Task ->
Using the entries that follow, write out the line containing "X86550984Y-140422142D01*", the line containing "X71171937Y-139612618D02*", and every line between them, exactly and nothing else.

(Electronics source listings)
┄┄┄┄┄┄

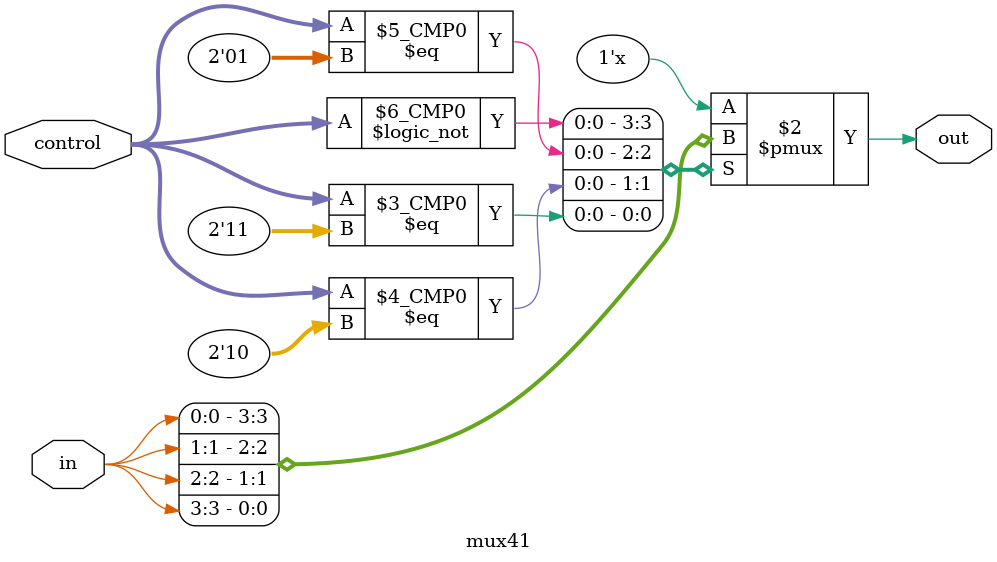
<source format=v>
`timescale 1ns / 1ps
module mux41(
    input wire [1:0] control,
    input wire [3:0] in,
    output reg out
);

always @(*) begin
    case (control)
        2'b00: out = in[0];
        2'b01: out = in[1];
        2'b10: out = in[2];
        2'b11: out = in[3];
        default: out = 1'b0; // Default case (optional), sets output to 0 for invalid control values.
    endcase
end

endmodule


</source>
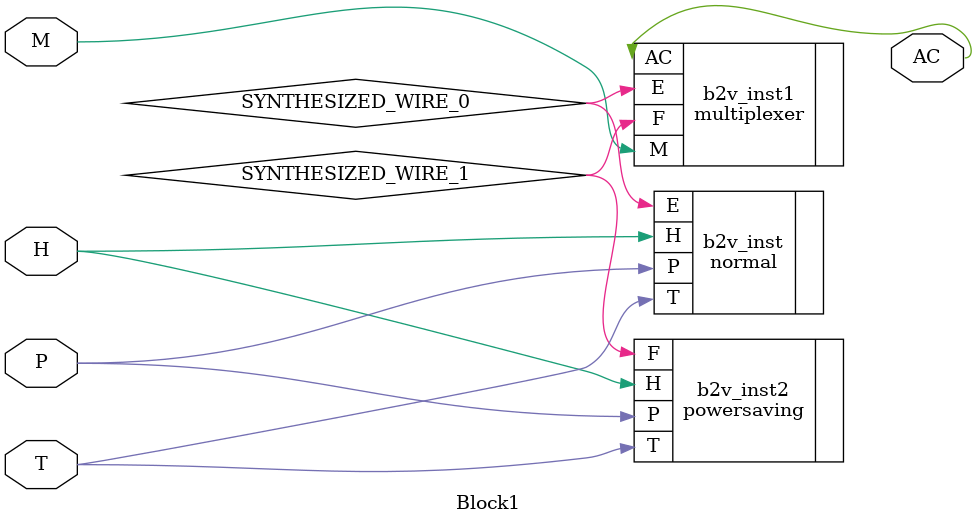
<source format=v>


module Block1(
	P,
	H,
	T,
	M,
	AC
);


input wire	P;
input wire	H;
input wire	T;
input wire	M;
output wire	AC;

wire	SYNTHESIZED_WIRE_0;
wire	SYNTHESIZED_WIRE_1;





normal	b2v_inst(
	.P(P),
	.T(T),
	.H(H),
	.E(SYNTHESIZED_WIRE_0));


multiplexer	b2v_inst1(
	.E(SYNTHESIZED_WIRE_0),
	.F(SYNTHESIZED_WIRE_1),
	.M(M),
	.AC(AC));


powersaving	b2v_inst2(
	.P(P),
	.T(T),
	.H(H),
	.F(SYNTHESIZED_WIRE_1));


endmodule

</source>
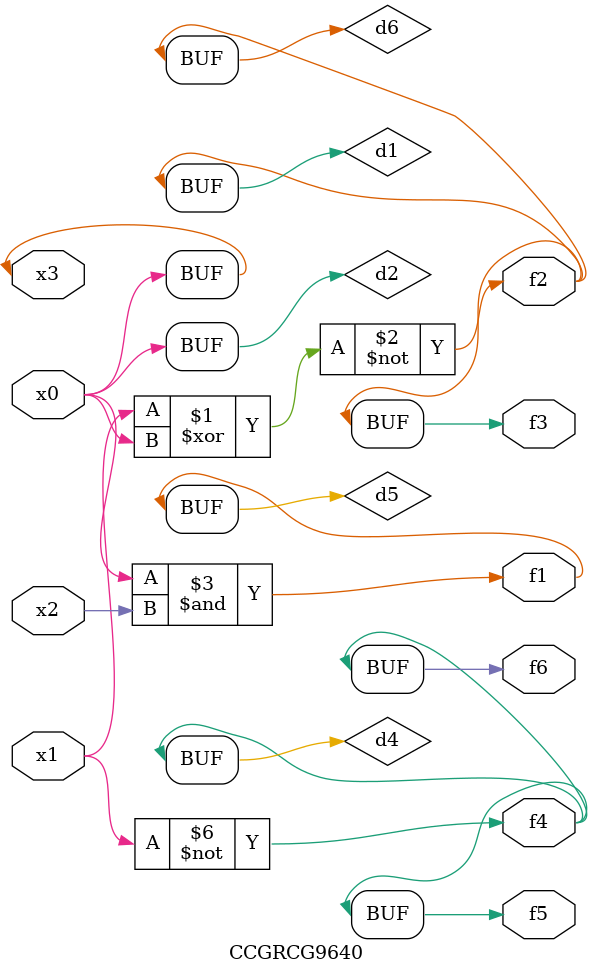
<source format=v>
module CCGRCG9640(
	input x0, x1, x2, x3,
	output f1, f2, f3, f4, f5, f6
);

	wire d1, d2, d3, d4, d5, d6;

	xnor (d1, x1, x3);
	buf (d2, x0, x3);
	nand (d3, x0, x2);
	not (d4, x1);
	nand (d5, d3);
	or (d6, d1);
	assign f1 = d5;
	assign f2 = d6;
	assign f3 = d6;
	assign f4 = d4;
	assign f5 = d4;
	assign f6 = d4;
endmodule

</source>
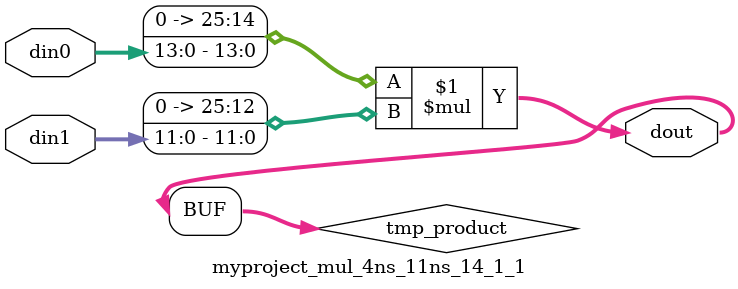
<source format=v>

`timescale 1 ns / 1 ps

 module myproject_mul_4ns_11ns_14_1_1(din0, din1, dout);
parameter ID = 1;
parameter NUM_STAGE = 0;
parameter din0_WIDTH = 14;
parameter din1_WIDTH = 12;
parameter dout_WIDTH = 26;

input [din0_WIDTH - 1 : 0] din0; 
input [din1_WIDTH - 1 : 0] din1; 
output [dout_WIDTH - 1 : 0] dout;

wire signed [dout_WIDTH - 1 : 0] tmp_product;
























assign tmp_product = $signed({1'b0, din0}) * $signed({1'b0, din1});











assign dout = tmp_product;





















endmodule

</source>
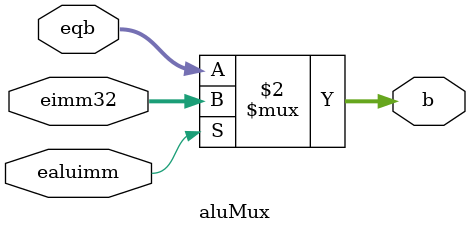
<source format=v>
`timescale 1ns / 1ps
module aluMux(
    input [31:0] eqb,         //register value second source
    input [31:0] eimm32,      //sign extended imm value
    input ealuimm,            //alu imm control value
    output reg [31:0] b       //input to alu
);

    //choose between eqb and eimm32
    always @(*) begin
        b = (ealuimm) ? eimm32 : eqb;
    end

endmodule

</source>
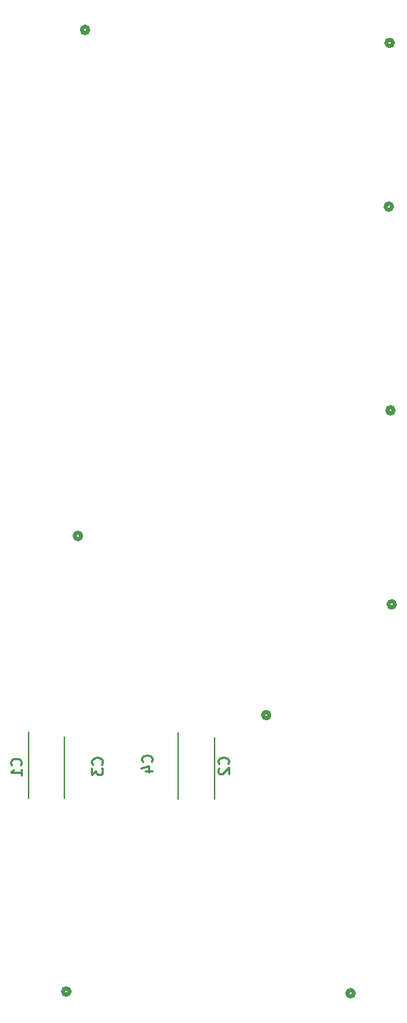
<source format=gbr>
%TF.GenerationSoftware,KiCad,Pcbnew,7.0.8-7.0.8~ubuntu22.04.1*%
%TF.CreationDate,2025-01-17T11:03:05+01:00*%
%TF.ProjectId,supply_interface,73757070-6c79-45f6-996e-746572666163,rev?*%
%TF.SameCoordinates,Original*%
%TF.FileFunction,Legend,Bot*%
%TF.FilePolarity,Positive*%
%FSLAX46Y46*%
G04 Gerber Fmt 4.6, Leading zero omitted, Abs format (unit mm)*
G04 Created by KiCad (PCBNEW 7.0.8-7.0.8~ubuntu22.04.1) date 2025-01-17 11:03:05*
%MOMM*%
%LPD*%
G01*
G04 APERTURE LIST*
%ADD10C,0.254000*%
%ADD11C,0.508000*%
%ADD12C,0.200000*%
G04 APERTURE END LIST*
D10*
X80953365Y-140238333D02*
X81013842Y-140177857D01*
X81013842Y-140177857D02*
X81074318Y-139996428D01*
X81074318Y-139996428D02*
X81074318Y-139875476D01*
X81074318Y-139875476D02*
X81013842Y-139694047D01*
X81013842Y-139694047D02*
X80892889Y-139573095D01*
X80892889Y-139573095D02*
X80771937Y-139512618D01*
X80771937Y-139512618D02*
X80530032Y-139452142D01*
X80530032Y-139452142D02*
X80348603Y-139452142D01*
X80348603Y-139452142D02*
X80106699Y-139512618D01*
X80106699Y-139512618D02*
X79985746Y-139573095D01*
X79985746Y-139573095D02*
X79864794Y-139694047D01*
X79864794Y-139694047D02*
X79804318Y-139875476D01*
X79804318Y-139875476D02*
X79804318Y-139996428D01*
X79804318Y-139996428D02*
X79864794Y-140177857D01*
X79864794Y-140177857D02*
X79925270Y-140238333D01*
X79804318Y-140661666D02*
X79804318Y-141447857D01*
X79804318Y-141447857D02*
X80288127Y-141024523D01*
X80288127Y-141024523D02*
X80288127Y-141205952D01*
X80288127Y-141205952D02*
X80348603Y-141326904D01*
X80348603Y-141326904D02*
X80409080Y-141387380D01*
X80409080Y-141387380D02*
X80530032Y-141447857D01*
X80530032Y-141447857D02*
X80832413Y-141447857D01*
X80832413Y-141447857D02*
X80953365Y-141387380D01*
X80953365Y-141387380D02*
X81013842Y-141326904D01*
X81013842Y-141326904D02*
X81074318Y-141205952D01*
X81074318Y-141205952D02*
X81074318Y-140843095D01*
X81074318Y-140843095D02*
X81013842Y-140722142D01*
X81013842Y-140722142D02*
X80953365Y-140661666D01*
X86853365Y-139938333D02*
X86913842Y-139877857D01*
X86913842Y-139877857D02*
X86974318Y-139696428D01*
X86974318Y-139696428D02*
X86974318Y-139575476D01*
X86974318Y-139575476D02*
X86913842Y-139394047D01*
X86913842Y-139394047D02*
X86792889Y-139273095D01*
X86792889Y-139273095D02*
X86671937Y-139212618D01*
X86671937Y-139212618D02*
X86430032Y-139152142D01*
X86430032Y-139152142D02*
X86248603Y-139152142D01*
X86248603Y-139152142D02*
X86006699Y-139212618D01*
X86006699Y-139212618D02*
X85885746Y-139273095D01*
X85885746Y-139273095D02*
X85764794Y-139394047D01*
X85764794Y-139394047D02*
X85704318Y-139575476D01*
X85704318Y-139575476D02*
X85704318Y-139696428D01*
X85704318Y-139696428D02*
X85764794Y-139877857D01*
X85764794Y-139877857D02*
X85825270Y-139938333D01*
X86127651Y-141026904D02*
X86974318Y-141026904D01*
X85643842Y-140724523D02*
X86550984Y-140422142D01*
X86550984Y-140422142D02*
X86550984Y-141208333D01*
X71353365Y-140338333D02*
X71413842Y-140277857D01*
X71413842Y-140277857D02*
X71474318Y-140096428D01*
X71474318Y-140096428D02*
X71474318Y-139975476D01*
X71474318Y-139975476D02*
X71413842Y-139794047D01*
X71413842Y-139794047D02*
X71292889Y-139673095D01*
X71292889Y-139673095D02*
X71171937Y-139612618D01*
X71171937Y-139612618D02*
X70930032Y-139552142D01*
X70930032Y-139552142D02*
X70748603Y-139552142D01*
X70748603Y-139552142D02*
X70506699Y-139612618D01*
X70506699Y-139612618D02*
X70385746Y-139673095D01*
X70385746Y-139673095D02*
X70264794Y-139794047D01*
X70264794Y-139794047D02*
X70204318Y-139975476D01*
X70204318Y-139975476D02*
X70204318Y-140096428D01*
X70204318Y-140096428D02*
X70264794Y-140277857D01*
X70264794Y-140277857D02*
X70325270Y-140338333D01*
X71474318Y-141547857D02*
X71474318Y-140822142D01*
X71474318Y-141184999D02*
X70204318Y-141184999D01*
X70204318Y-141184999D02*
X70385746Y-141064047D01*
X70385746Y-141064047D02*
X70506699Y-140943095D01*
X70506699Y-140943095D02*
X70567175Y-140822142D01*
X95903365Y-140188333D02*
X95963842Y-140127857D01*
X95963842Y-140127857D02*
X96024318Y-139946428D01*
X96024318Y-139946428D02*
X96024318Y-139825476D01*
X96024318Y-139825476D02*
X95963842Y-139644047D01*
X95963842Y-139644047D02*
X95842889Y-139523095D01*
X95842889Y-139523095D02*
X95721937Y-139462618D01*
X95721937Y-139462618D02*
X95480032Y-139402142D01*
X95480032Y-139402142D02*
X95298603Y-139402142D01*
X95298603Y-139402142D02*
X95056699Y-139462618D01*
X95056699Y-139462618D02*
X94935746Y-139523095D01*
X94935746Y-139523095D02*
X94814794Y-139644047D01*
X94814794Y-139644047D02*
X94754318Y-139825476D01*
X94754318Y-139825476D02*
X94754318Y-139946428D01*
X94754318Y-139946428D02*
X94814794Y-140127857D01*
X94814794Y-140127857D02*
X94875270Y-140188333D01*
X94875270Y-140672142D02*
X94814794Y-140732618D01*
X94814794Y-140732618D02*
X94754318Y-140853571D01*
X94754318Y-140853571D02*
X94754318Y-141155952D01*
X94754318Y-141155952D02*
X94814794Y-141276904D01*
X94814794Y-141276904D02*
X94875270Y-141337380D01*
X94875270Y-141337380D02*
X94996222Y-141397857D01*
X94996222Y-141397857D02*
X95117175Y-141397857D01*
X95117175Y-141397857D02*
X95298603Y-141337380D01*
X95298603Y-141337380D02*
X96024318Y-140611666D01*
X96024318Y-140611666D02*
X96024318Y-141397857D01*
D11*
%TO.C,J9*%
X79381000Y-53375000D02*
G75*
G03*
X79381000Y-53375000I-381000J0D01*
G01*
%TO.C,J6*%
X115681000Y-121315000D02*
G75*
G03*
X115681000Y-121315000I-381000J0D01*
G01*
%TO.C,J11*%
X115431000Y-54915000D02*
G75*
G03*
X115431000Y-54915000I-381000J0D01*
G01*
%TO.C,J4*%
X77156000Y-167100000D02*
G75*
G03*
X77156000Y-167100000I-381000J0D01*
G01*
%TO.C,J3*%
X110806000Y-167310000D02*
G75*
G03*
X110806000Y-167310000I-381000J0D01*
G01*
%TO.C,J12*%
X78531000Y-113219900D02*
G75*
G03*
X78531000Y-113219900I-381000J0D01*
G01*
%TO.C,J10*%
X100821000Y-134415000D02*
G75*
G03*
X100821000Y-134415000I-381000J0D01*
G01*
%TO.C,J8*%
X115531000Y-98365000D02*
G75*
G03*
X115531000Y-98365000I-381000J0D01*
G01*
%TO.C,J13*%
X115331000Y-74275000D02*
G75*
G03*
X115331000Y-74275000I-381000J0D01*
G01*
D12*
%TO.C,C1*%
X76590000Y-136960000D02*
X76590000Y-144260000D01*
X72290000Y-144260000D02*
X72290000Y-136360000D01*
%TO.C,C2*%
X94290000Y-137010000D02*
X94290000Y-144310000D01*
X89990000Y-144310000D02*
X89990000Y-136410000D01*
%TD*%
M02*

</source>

┄┄┄┄┄┄

Answer box ->
X86550984Y-140422142D01*
X86550984Y-140422142D02*
X86550984Y-141208333D01*
X71353365Y-140338333D02*
X71413842Y-140277857D01*
X71413842Y-140277857D02*
X71474318Y-140096428D01*
X71474318Y-140096428D02*
X71474318Y-139975476D01*
X71474318Y-139975476D02*
X71413842Y-139794047D01*
X71413842Y-139794047D02*
X71292889Y-139673095D01*
X71292889Y-139673095D02*
X71171937Y-139612618D01*
X71171937Y-139612618D02*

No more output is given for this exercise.